## WHAT IS BEING ASKED:
Write out every line of the records below word for word, leaving the pictures out.

-- begin --

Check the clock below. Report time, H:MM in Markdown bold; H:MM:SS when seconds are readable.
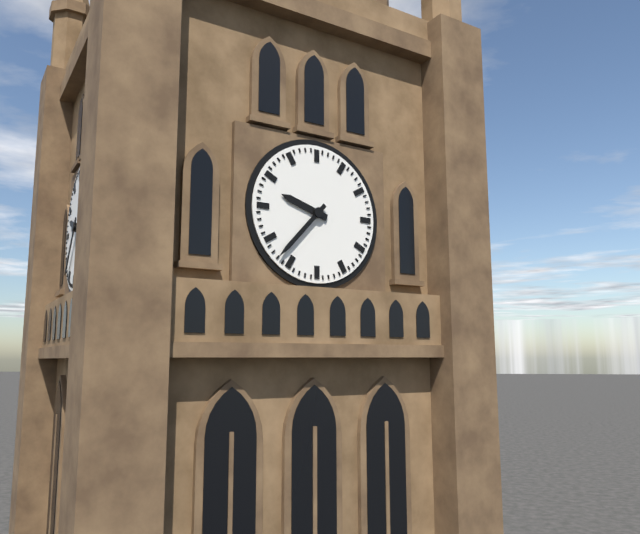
**9:37**
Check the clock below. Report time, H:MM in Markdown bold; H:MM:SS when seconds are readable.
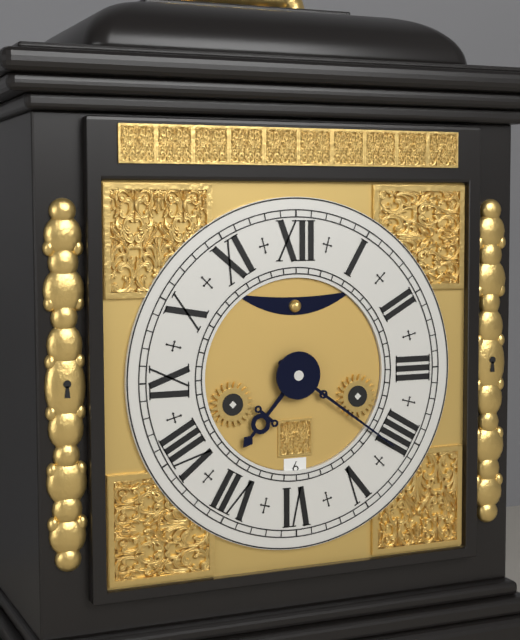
**7:21**
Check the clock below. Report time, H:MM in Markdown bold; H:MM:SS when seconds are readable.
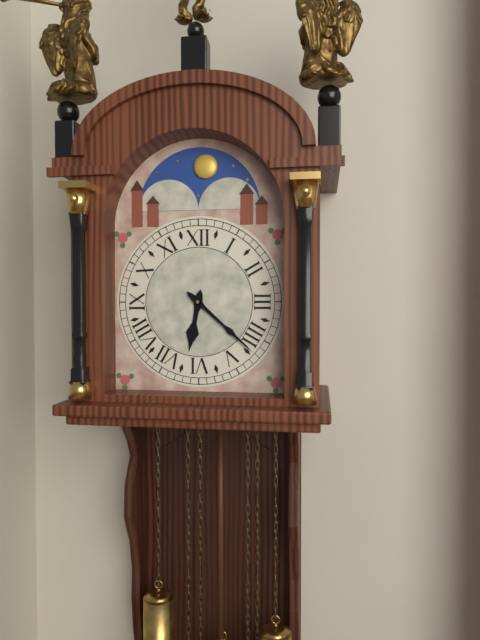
**6:22**
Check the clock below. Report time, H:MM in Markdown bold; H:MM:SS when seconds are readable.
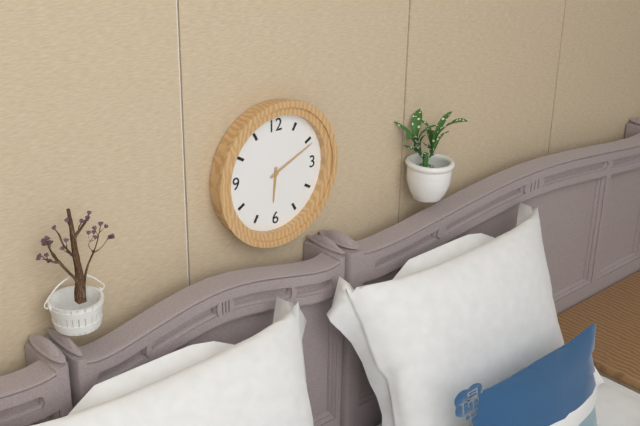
**6:11**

-- end --

## ANSWER FOR THIS EXERCISE:
Check the clock below. Report time, H:MM in Markdown bold; H:MM:SS when seconds are readable.
**9:37**
Check the clock below. Report time, H:MM in Markdown bold; H:MM:SS when seconds are readable.
**7:21**
Check the clock below. Report time, H:MM in Markdown bold; H:MM:SS when seconds are readable.
**6:22**
Check the clock below. Report time, H:MM in Markdown bold; H:MM:SS when seconds are readable.
**6:11**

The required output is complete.